By contrast, Mr Odinga seems stuck in history, recounting, to a young generation that has little interest in heroes of the past, his stellar record as a liberation hero through the fight against one-party dictatorship and champion of the new constitution; alliance with President Kenyatta also served to rob Mr Odinga of one of his key traditional planks as champion of the reform agenda; as well as his base amongst civil society and intelligentsia that has always formed the core of his policy think-tanks.
However, one key event may have rescued a seemingly rudderless organisation. Selection of Ms Martha Karua as running-mate may at first have seemed a risky move if she brought no votes with her from populous Mt Kenya basket that seemed locked by Dr Ruto. However, Ms Karua turned out to be a daring and inspired choice, breathing life into the campaign and exciting a populace that yearned for a break from a contest of the usual suspects.
Ms Karua’s impact was not just because of her being the first ever prospective woman deputy President, but her own stellar record in liberation politics dating back to the struggle for multi-party democracy.

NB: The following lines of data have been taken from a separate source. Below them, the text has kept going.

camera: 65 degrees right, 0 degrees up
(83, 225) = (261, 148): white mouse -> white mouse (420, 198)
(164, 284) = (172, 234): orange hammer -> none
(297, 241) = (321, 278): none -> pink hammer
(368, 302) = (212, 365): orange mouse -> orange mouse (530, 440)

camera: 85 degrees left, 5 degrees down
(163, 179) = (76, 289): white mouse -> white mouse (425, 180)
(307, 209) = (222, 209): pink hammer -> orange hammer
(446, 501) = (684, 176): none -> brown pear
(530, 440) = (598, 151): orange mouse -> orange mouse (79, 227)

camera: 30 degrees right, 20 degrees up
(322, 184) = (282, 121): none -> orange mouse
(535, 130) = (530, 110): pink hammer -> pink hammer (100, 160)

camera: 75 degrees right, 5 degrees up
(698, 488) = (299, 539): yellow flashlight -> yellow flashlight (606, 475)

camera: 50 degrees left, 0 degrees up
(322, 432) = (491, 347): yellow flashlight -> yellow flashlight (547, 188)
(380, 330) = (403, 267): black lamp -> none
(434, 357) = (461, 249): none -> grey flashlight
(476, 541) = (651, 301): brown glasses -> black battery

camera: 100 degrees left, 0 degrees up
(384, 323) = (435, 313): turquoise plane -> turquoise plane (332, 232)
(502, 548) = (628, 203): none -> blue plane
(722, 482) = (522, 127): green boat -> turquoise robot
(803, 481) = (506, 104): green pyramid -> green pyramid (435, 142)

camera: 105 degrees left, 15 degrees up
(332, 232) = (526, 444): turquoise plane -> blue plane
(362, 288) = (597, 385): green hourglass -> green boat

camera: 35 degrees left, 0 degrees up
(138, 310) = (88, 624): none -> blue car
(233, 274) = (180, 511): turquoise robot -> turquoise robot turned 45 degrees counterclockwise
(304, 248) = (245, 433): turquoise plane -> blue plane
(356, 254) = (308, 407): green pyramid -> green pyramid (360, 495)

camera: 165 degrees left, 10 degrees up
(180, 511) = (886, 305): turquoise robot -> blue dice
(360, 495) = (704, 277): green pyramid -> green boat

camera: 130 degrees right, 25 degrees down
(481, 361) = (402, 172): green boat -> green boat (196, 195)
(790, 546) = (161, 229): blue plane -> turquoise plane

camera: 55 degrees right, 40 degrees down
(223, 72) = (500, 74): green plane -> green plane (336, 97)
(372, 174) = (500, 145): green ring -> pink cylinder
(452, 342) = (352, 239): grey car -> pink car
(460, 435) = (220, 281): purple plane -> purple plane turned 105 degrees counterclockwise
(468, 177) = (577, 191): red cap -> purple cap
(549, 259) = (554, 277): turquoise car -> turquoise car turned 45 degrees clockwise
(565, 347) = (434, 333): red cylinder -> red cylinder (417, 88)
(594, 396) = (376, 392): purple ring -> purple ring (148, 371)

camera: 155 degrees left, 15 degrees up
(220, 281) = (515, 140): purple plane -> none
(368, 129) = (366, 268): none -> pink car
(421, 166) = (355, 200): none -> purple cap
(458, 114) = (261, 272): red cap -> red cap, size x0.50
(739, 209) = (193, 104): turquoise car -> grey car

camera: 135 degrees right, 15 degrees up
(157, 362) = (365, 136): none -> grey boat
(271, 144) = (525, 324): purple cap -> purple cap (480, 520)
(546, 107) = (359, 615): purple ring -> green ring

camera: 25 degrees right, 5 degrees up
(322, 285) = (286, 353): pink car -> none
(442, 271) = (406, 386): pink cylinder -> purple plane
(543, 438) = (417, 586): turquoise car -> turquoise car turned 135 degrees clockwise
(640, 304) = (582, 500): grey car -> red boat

Her selection rejuvenated the Azimio la Umoja One Kenya Coalition Party’s campaign and also started winning hearts and minds amongst a key voting bloc that had previously been dead-set against an Odinga presidency. The ticket also managed to win back the face of a reformist agenda, in contrast to Dr Ruto’s baffling choice of Mathira MP Rigathi Gachagua, also from Mt Kenya but hardly a popular choice even within the Kenya Kwanza Alliance.
The abrasive former district officer came with a mountain of baggage, particularly ethical issues, that add nothing to the Ruto campaign.
His selection actually turned out to be a throwback to retrogressive politics of the past, and in that way brought back memories of a history that Dr Ruto had successfully managed to overcome.